- _Task instructions_
A. Translate this sentence from the Deirdre Quinn biography into Spanish: "Deirdre Quinn (born September 16, 1973) is a former American model and actress, known for her role as Miss Texas in the 2000 film Miss Congeniality."
B. Using the Deirdre Quinn biography, answer these questions:
(i) Who is listed as her spouse?
(ii) What role is she known for in the 2000 film Miss Congeniality?
(iii) Which modeling agency signed her after she was discovered?

- Born: September 16, 1973 (age 52)
- Occupation: Television actress
- Years active: 1996–2008
- Spouse: Brett Karns (2004–present)
- Children: 1

= Deirdre Quinn =

American actress

Deirdre Quinn (born September 16, 1973) is a former American model and actress, known for her role as Miss Texas in the 2000 film Miss Congeniality.

==Early life and education==
Quinn grew up outside Philadelphia and is a graduate of Germantown Academy. At the age of 12, she was discovered by a photographer at a bat mitzvah, and soon was signed to Wilhelmina Models, appearing in many campaigns, including a commercial for Irish Spring. Quinn is a graduate in theatre from the University of Lynchburg and New York University.

[Dataset entries]
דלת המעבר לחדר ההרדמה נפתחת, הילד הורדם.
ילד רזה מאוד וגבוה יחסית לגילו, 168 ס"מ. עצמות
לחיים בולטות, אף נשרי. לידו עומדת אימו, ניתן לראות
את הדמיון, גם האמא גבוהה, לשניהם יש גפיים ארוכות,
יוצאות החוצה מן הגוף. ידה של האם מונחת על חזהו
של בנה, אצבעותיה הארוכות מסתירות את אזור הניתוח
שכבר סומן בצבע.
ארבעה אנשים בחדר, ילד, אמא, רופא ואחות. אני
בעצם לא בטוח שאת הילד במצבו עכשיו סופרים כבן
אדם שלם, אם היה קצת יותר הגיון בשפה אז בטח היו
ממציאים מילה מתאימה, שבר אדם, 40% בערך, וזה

...

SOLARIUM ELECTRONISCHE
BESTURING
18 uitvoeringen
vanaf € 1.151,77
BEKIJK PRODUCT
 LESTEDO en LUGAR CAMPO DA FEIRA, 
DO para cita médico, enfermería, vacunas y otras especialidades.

- _Solutions in order_
A. Deirdre Quinn (nacida el 16 de septiembre de 1973) es una exmodelo y actriz estadounidense, conocida por su papel de Miss Texas en la película de 2000 Miss Congeniality.

B.
(i) Brett Karns
(ii) Miss Texas
(iii) Wilhelmina Models